Though people often conjure the image of long hypnotic sessions on Sigmund Freud’s couch when imagining psychological research, that picture isn’t the norm for modern day practice.

As research psychology has continued to evolve over the course of the last 40 years, so too have the ethical guidelines overseeing such research. Psychologists at the university level are bound by institutional review boards, peer reviews and the National Institutes of Health to validate the quality of the studies and the safety of their participants — methodology that has led to safer standards across the board.

Colleen Seifert, chair of student academic affairs in the Department of Psychology, said regulations governing experiments today allow for little damage or ethical concern. At the University and peer institutions, the majority of regulatory work of psychological studies is done at the departmental level by institutional review boards. The boards review proposals for experiments before they’re performed, conduct random audits on researchers and handle complaints from participants against researchers or particular studies.

“It is set up solely to review experimental procedures,” Seifert said. “The board has faculty members from across the University, and they review the proposed procedures to see if they are ethical or not.”

Seifert added that the boards report to the federal government if they find evidence of legal violations that cannot be handled internally.

“The institutional review board is there to guarantee that researchers follow the ethical principles outlined by the (American Psychological Association) and federal law about how participants can be treated in research,” Seifert said.

Christine Moretto Wishnoff, health program specialist at the National Institutes of Health, said the “Common Rule” — a portion of the federal regulation code on human research subjects within the U.S. Department of Health and Human Services — is the main federal law overseeing experimentation. The rule also mandated the establishment of institutional review boards to better protect volunteers in psychological experiments.

“The charge of the institutional review board is to assess that risk to subjects have been minimized and that risks are reasonable in relation to anticipated benefit,” Wishnoff said.

The violations NIH deal with are usually not very serious, Wishnoff said. Lapses in the required yearly reviews are the most common, but she said she has never seen a study that would seriously imperil subjects brought to her office.

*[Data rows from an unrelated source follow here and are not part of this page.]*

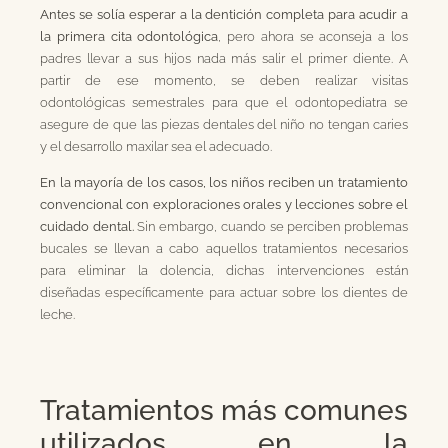
Antes se solía esperar a la dentición completa para acudir a
la primera cita odontológica
, pero ahora se aconseja a los
padres llevar a sus hijos nada más salir el primer diente. A
partir de ese momento, se deben realizar visitas
odontológicas semestrales para que el odontopediatra se
asegure de que las piezas dentales del niño no tengan caries
y el desarrollo maxilar sea el adecuado.
En la mayoría de los casos, los niños reciben un tratamiento
convencional con exploraciones orales y lecciones sobre el
cuidado dental.
Sin embargo, cuando se perciben problemas
bucales se llevan a cabo aquellos tratamientos necesarios
para eliminar la dolencia, dichas intervenciones están
diseñadas específicamente para actuar sobre los dientes de
leche.
Tratamientos más comunes
utilizados en la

She added that a key criterion for the funding that NIH provides for psychological research is based on the ethical considerations of the proposed experiment.

“Typically when we look at studies that would result in duress, we would make sure there is an evaluation of whatever the research would be,” Wishnoff said. “Issues of subject protection and concerns are flagged at that point (of the evaluation). A grant cannot be paid until those concerns are addressed.”

Both Wishnoff and Seifert agreed that the use of deception and other misleading techniques will continue to be necessary in psychological experiments in order to obtain honest results from participants.

“The nature of science has somewhat changed,” Wishnoff said. “There will always be studies that employ some level of deception or disclosing only certain aspects of a study design.”

Edward O’Brien, a Rackham student who has conducted psychological research in the past, said potential ethical dilemmas concerning psychological experiments were clearly presented to him, even during his undergraduate years at St. Joseph’s University. Before he could conduct experiments at the undergraduate level, O’Brien said he had to take a summer course about experimental ethics, and he was also required to complete an online course at the University of Michigan before he was allowed to work with human subjects.

O’Brien said he believes the greatest ethical concerns facing psychological research today are not harm to the participant, but rather the inadvertent revelation of a participant’s confidential information or results from a test.

“Having personal information like a cell phone number or an e-mail address that the participant didn’t agree to give (are more of a concern), as compared to the old days like the ‘shocking experiment’ (application of electric shocks to participants) that would physically harm the participant (by giving them electric shocks),” O’Brien said.

O’Brien added that institutional review boards emerged informally at the Nuremburg trials after World War II with the revelation of Nazi experiments. Wishnoff said these were formalized when the Common Rule became law in 1991.

Beyond research psychology, professional psychological care also receives strictly enforced regulation. The Michigan Board of Psychology — whose members are appointed by the governor — regulates psychological treatment and practices and oversees professional licensing.

Robert Hack, a limited license psychologist and member of the Michigan Board of Psychology, said the board doesn’t usually deal with research issues, but instead focuses on complaints against professionals in the practice. If there are reported violations against psychologists, the complaint often undergoes a process similar to that of an institutional review board.

“(The complaint) goes to the office in Lansing which asks us to investigate and (also) the assistant attorney general’s office to investigate violations,” Hack said. “It’s up to interpretation sometimes. Some of it’s relevant, but sometimes it’s just a therapist not really doing what (the patient) wants them to do.”

LSA freshman Tonia Ballantyne said she was required to participate in basic psychology experiments for her Psychology 111 class. Though some of the experiments were handled professionally, she said she was correctly debriefed after, which she said she felt was an ethical concern.

“(The researchers) had manipulated certain variables, but they never said what they were on the debriefing form,” Ballantyne said. “I thought that was very contradictory to what we had learned in class.”

The researchers were flustered when they encountered a glitch in their computer system, and even admitted that their debriefing form didn’t say anything about what the experiment addressed, Ballantyne said.

“The professionalism was down the drain at that point.”